Ve de "İkiye karşı 5-10 bin genç..."
……..
Eskimolar, fok balığı avlayarak karnını tok, kutup ayısı postuyla da sırtını pek tutmak
durumundadır...
Kutup ayısı derisinin özelliklerini ayrıca anlatmaya gerek yok. Sıfırın altında 60 dereceye
varan soğukta bu hayvan serinlemek için ve buzun üzerinde avlanıyorsa, bunu derisinin özelliklerine
borçludur.
İşte Eskimolar da giyimlerini kutup ayısının bu mükemmel postundan elde ederler. Bunu yaparken de, sayıları gittikçe azalan bu hayvanın derisinden bir karışı bile ziyan etmek istemezler…
Kesici aletlerle ve silahla avlanmak posta zarar vereceği için ilginç bir yöntem geliştirmişler.
Ustura gibi keskin hale getirip ağzına fok kanı ve yağ sürdükleri baltayı keskin tarafı açıkta kalacak biçimde kara gömerler.

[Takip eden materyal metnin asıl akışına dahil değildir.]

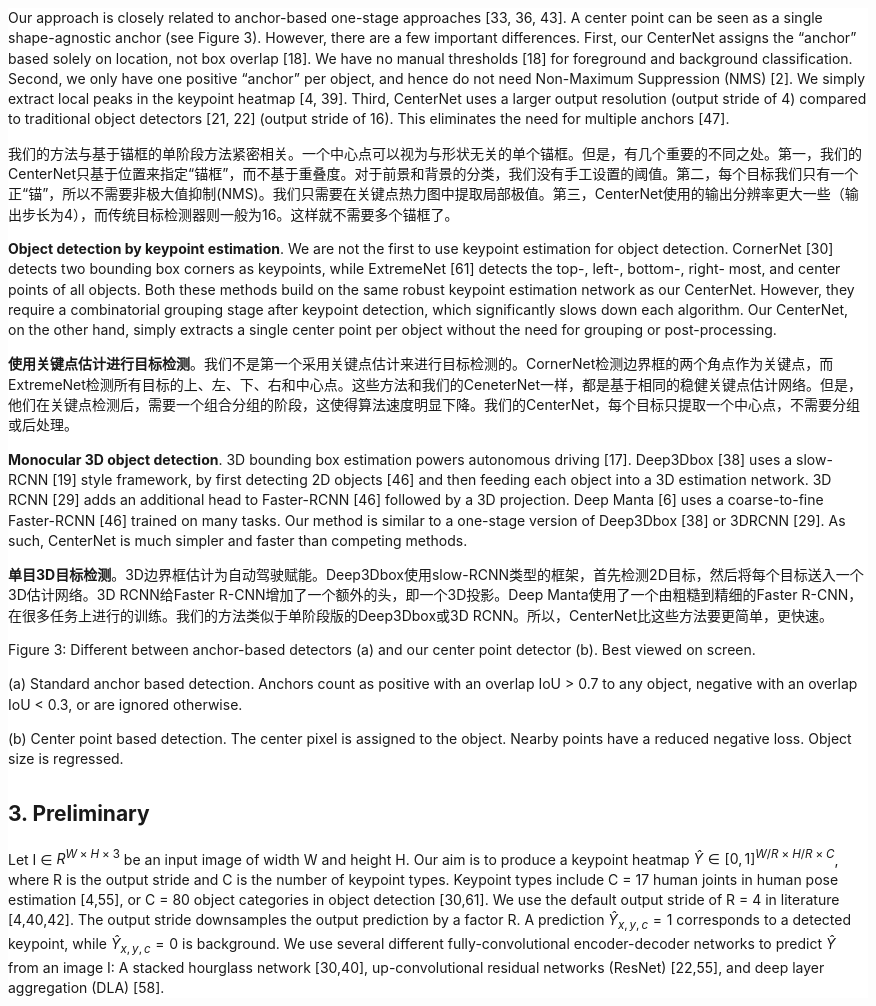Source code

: Our approach is closely related to anchor-based one-stage approaches [33, 36, 43]. A center point can be seen as a single shape-agnostic anchor (see Figure 3). However, there are a few important differences. First, our CenterNet assigns the “anchor” based solely on location, not box overlap [18]. We have no manual thresholds [18] for foreground and background classification. Second, we only have one positive “anchor” per object, and hence do not need Non-Maximum Suppression (NMS) [2]. We simply extract local peaks in the keypoint heatmap [4, 39]. Third, CenterNet uses a larger output resolution (output stride of 4) compared to traditional object detectors [21, 22] (output stride of 16). This eliminates the need for multiple anchors [47].

我们的方法与基于锚框的单阶段方法紧密相关。一个中心点可以视为与形状无关的单个锚框。但是，有几个重要的不同之处。第一，我们的CenterNet只基于位置来指定“锚框”，而不基于重叠度。对于前景和背景的分类，我们没有手工设置的阈值。第二，每个目标我们只有一个正“锚”，所以不需要非极大值抑制(NMS)。我们只需要在关键点热力图中提取局部极值。第三，CenterNet使用的输出分辨率更大一些（输出步长为4），而传统目标检测器则一般为16。这样就不需要多个锚框了。

**Object detection by keypoint estimation**. We are not the first to use keypoint estimation for object detection. CornerNet [30] detects two bounding box corners as keypoints, while ExtremeNet [61] detects the top-, left-, bottom-, right- most, and center points of all objects. Both these methods build on the same robust keypoint estimation network as our CenterNet. However, they require a combinatorial grouping stage after keypoint detection, which significantly slows down each algorithm. Our CenterNet, on the other hand, simply extracts a single center point per object without the need for grouping or post-processing.

**使用关键点估计进行目标检测**。我们不是第一个采用关键点估计来进行目标检测的。CornerNet检测边界框的两个角点作为关键点，而ExtremeNet检测所有目标的上、左、下、右和中心点。这些方法和我们的CeneterNet一样，都是基于相同的稳健关键点估计网络。但是，他们在关键点检测后，需要一个组合分组的阶段，这使得算法速度明显下降。我们的CenterNet，每个目标只提取一个中心点，不需要分组或后处理。

**Monocular 3D object detection**. 3D bounding box estimation powers autonomous driving [17]. Deep3Dbox [38] uses a slow-RCNN [19] style framework, by first detecting 2D objects [46] and then feeding each object into a 3D estimation network. 3D RCNN [29] adds an additional head to Faster-RCNN [46] followed by a 3D projection. Deep Manta [6] uses a coarse-to-fine Faster-RCNN [46] trained on many tasks. Our method is similar to a one-stage version of Deep3Dbox [38] or 3DRCNN [29]. As such, CenterNet is much simpler and faster than competing methods.

**单目3D目标检测**。3D边界框估计为自动驾驶赋能。Deep3Dbox使用slow-RCNN类型的框架，首先检测2D目标，然后将每个目标送入一个3D估计网络。3D RCNN给Faster R-CNN增加了一个额外的头，即一个3D投影。Deep Manta使用了一个由粗糙到精细的Faster R-CNN，在很多任务上进行的训练。我们的方法类似于单阶段版的Deep3Dbox或3D RCNN。所以，CenterNet比这些方法要更简单，更快速。

Figure 3: Different between anchor-based detectors (a) and our center point detector (b). Best viewed on screen.

(a) Standard anchor based detection. Anchors count as positive with an overlap IoU > 0.7 to any object, negative with an overlap IoU < 0.3, or are ignored otherwise.

(b) Center point based detection. The center pixel is assigned to the object. Nearby points have a reduced negative loss. Object size is regressed.

## 3. Preliminary

Let I ∈ $R^{W×H×3}$ be an input image of width W and height H. Our aim is to produce a keypoint heatmap $\hat Y ∈[0,1]^{W/R × H/R × C}$, where R is the output stride and C is the number of keypoint types. Keypoint types include C = 17 human joints in human pose estimation [4,55], or C = 80 object categories in object detection [30,61]. We use the default output stride of R = 4 in literature [4,40,42]. The output stride downsamples the output prediction by a factor R. A prediction $\hat Y_{x,y,c} = 1$ corresponds to a detected keypoint, while $\hat Y_{x,y,c} = 0$ is background. We use several different fully-convolutional encoder-decoder networks to predict $\hat Y$ from an image I: A stacked hourglass network [30,40], up-convolutional residual networks (ResNet) [22,55], and deep layer aggregation (DLA) [58].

Kan kokusunu duyan ayı gelir ve baltanın keskin ağzındaki kanı yalamaya başlar.
Bir süre sonra, ayı hırsından dilinin kesildiğinin farkında olmaz ve kendi kanını yalamaya başlar.
Bu işlem, ayının kansızlıktan bitkin düşüp ölümüne kadar sürer...
…….
Ne yazık ki biz de toplumsal değerlerimizi büyük bir iştahla yitirmeye devam ediyor, hala duymazları oynuyoruz...
Tüm bu gelişmelerin..
"Kendi sonunu göremeyen kutup ayısının iştahından farkı var mı?"

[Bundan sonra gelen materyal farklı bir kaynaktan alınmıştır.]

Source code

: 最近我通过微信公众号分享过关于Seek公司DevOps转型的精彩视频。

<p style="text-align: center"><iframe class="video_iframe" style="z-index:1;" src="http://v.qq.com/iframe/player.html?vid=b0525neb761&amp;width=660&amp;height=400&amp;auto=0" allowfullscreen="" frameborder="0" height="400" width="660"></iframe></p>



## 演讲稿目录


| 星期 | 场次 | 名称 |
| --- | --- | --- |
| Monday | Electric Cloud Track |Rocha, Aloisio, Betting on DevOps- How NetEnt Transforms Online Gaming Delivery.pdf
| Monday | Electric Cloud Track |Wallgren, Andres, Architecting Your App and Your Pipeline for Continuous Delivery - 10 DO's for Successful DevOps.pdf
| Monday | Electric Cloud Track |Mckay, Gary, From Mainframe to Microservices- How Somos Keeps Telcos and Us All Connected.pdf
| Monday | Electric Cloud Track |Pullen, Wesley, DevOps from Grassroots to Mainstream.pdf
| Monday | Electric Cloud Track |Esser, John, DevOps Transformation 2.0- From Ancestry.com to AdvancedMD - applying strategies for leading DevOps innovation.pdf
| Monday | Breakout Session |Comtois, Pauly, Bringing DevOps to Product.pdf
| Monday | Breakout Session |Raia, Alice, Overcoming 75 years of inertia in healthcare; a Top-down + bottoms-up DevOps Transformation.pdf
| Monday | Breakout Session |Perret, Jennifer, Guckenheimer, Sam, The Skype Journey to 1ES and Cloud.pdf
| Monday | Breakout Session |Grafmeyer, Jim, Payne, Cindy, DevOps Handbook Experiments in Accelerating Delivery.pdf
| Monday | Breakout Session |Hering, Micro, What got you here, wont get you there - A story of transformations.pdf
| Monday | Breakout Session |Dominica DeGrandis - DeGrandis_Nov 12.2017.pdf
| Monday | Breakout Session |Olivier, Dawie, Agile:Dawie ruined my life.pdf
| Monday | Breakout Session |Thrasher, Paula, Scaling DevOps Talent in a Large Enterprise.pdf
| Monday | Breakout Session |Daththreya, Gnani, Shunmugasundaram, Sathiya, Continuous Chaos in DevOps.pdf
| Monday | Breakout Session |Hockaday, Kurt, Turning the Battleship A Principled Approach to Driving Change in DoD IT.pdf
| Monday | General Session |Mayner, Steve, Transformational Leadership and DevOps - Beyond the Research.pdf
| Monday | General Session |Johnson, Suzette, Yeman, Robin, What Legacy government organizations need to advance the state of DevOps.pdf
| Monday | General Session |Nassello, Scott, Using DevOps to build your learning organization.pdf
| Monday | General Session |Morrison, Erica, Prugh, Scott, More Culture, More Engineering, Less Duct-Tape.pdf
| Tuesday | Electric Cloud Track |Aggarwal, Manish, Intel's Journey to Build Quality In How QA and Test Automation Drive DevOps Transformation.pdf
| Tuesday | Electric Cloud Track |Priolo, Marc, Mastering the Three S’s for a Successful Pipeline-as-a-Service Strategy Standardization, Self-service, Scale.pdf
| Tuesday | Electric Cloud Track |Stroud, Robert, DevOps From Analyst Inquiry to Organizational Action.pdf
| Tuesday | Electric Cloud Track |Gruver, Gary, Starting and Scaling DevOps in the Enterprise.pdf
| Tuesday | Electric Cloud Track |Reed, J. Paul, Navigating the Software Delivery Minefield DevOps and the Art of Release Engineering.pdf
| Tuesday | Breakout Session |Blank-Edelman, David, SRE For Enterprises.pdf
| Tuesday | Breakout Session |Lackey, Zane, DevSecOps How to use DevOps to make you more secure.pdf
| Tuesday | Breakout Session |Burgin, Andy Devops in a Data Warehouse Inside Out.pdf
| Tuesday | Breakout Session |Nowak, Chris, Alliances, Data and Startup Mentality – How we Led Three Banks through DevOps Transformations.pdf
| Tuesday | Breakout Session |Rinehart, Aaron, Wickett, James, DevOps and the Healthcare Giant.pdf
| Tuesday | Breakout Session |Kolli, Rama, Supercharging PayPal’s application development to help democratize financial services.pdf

Her şeyin ikilendiği ülkede..
"Duyarsızlık mı tek kaldı!.."
Günün Olayı
"Çılgın Proje" hazırlamakta usta olan Başbakan Erdoğan’dan bir rica:
Bir çılgın proje de spor için hazırlayın da olimpiyatlarda nal yerine bol bol madalya toplayalım…
Haldun Erdem
Günün Balı
Dünyanın sayılı gazetelerinden The New York Times yazıyor:
"AKP iktidarı Türk ordusunu evcilleştirdi..”
Biz o kadarını bilmiyoruz…
"Bildiğimiz, cezaevcilleştirdiği…”
Cuk
Her memleketin hakettiği bir hükümet vardır,
Joseph Domaistre
Günün Sözü
Savaş başkalarının ölümüdür.
Başkaları savaştıkça sürer.
"Başkaları öldükçe de bitmez.”
Jean Guehenno
Özdeyiş
Yol gösterenin çok olduğu yerde bilin ki çözüm yoktur…
Kıssa-dan
Amerikan rüyası sadece Amerikalılar içindir .

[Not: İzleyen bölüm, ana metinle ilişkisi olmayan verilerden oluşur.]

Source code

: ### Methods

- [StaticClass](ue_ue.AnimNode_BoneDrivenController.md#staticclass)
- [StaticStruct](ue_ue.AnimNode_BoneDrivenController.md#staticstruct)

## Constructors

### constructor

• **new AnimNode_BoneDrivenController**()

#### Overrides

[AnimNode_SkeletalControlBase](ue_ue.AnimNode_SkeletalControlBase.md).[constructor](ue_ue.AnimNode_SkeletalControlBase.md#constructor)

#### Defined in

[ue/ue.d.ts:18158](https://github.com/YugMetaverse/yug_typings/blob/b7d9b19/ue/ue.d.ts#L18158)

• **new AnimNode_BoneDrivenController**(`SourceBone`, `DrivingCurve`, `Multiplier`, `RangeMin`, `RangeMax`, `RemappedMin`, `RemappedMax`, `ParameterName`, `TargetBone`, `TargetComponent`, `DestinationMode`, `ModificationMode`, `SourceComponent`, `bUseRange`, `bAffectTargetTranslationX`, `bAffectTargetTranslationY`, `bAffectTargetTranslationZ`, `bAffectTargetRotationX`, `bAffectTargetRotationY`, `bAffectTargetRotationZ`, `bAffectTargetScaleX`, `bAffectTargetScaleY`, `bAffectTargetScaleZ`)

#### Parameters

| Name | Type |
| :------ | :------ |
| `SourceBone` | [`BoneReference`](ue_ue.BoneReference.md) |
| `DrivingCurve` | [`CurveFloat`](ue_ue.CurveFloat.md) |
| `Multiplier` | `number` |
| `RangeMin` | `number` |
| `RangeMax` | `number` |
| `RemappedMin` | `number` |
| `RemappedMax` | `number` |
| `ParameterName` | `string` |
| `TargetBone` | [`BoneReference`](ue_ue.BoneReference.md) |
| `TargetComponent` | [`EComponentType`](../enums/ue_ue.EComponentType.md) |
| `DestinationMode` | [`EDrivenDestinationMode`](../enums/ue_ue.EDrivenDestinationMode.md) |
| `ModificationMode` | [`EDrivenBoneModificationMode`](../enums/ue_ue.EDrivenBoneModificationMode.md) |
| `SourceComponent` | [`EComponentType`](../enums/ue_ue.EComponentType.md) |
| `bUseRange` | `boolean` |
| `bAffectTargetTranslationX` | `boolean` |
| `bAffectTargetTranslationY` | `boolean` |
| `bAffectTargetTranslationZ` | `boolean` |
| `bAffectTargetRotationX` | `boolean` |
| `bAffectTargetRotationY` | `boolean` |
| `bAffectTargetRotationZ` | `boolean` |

“Amerikalının rüyası, dünya için kabustur!"
“Volkan”ı bile deviren "Devrim"ler!
Daha önce de yazmıştık…
Kızımız ortaokulda iken bir gün ağlayarak gelmişti eve ..
Hayrola?
"Okulumuzun adını değiştirdiler!
- Nasıl?
“Devrim”i Atatürk yaptılar...
12 Eylül sonrasındaki bu olay çok doğaldı...
Ama dedik ya, "Volkan"ı bile deviren "Devrim"ler hala yaşıyor bu ülkede...
1972’de doğuyor çocuk...
Adını "Devrim" olmasını istiyor amcası "Sezai Şene!..”
Bazıları da "Volkan" olsun deyince isim konuluyor:
"Devrim Volkan Türkbay..."
Devrim’in öğretmen babası "Dursun" da iyi bir solcu o günlerde... Hoşuna gidiyor...
Aradan yıllar geçiyor, çocuk delikanlı oluyor...
20 yaşlarında kendi kendine isyan ediyor:
"Ben milliyetçi bir gencim, ne demek Devrim?"
Ve de soluğu mahkemede alıp, adından "Devrim"i sildiriyor...
Yine yıllar geçiyor aradan...
Volkan, öğretmen "Özlem Hanım"la dünya evine giriyor...
Mutlu evlilikleri de geçtiğimiz günlerde nur topu gibi bir erkek çocukla güçleniyor...
Baba Volkan, çocuğun adını ne koyuyor biliyor musunuz?
" DEVRİM..."
Özlem, Volkan çiftini kutluyor, küçük "DEVRÎM"e de nice mutlu yıllar diliyoruz...
Oduncunun bilmiş oğlu
Papazın evine odun getiren köylü, kaza sonucu evin camlarından birini kırmış.
Papazdan çok korktuğu için yanındaki oğluna tembih etmiş:
“Papaz efendi sana bu olayı sorarsa, babam bilerek yapmadı, boşaltırken kaza oldu dersin…"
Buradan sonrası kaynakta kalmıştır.